**Your goal**
Can you pull out, word for word, the lines of the records from the very first one through the line containing "Social Responsibility – Care", including both?

**Exercise materials**
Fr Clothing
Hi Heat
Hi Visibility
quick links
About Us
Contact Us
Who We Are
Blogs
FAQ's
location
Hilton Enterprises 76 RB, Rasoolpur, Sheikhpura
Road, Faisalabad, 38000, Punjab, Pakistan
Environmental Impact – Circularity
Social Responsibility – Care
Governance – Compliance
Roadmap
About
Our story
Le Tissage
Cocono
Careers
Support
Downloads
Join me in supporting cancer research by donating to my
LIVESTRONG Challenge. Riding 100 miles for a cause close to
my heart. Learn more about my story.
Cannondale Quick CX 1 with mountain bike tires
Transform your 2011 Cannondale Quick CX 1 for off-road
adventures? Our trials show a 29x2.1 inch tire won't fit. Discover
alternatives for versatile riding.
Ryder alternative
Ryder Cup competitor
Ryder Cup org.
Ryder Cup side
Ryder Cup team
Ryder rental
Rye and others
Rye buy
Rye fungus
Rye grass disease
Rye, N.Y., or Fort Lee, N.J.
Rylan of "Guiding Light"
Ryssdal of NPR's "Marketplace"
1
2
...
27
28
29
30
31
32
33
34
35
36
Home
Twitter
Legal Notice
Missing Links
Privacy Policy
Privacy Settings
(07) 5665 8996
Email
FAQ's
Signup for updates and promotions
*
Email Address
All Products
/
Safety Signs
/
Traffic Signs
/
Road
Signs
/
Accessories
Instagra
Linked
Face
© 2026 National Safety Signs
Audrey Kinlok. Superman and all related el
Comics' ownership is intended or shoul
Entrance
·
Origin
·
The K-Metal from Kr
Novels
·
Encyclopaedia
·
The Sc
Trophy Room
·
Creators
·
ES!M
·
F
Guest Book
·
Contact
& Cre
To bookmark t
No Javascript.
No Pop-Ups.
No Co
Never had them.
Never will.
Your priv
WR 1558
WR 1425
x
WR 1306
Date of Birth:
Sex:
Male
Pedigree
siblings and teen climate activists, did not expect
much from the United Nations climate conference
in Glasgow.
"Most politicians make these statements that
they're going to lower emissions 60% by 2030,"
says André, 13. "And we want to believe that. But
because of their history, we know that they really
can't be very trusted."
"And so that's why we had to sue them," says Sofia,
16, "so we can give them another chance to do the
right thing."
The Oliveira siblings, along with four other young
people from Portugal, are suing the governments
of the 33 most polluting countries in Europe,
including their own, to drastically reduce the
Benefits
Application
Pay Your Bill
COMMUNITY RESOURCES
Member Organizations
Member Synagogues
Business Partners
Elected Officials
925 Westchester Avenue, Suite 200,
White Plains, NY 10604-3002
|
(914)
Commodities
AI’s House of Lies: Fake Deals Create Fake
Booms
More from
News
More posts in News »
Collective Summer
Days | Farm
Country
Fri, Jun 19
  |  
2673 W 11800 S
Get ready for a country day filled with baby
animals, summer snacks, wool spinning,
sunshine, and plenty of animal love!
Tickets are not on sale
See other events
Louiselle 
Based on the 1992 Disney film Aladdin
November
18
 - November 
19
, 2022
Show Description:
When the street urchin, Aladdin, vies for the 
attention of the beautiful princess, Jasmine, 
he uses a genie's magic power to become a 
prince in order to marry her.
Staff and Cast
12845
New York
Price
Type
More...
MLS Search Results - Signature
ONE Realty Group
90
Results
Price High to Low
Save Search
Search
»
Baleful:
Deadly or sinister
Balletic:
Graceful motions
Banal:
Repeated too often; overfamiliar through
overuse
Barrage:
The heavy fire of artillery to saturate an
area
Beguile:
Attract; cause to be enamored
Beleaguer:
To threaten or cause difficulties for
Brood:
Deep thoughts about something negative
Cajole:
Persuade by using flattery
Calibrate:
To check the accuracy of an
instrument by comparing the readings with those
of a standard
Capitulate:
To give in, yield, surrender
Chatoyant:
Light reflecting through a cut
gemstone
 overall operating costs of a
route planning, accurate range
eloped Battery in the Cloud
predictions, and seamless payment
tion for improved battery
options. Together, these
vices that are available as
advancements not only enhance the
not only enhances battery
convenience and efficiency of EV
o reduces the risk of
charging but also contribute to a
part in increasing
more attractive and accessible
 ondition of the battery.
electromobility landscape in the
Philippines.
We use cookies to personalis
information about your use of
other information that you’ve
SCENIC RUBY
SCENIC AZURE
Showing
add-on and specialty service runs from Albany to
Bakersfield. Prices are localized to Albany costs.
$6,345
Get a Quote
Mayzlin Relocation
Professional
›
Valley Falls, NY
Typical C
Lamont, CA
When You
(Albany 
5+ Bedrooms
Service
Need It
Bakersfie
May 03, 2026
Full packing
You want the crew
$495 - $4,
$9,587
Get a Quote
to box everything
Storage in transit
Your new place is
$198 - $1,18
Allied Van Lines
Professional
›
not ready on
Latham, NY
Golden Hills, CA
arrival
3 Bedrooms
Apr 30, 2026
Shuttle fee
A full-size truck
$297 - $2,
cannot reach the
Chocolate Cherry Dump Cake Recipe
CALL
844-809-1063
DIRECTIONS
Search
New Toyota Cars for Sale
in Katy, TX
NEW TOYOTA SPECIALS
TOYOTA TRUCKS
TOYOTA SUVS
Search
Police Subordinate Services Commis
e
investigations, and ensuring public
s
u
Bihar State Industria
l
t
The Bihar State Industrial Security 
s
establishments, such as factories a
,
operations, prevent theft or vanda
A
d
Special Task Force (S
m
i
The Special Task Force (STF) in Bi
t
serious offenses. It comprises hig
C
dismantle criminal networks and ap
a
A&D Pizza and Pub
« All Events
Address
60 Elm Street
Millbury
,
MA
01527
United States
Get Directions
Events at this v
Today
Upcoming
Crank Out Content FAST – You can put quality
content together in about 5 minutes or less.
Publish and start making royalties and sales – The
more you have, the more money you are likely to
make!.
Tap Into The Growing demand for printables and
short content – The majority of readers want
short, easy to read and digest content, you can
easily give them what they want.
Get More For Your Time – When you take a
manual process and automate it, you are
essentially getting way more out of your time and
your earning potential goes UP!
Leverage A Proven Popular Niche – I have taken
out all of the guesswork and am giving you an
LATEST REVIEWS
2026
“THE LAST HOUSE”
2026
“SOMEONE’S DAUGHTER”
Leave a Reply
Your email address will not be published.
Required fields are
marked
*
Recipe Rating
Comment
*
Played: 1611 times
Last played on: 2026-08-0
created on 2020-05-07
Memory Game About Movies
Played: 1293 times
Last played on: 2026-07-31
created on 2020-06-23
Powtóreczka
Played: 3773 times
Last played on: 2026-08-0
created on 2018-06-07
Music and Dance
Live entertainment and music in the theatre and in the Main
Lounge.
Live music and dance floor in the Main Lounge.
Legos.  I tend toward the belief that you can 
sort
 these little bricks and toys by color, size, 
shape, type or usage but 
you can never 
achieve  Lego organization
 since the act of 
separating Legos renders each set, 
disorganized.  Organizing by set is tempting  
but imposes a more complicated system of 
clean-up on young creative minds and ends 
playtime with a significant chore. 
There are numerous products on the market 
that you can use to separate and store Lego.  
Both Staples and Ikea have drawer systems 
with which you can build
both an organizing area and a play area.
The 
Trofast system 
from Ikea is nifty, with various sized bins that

**Answer to this exercise**
Fr Clothing
Hi Heat
Hi Visibility
quick links
About Us
Contact Us
Who We Are
Blogs
FAQ's
location
Hilton Enterprises 76 RB, Rasoolpur, Sheikhpura
Road, Faisalabad, 38000, Punjab, Pakistan
Environmental Impact – Circularity
Social Responsibility – Care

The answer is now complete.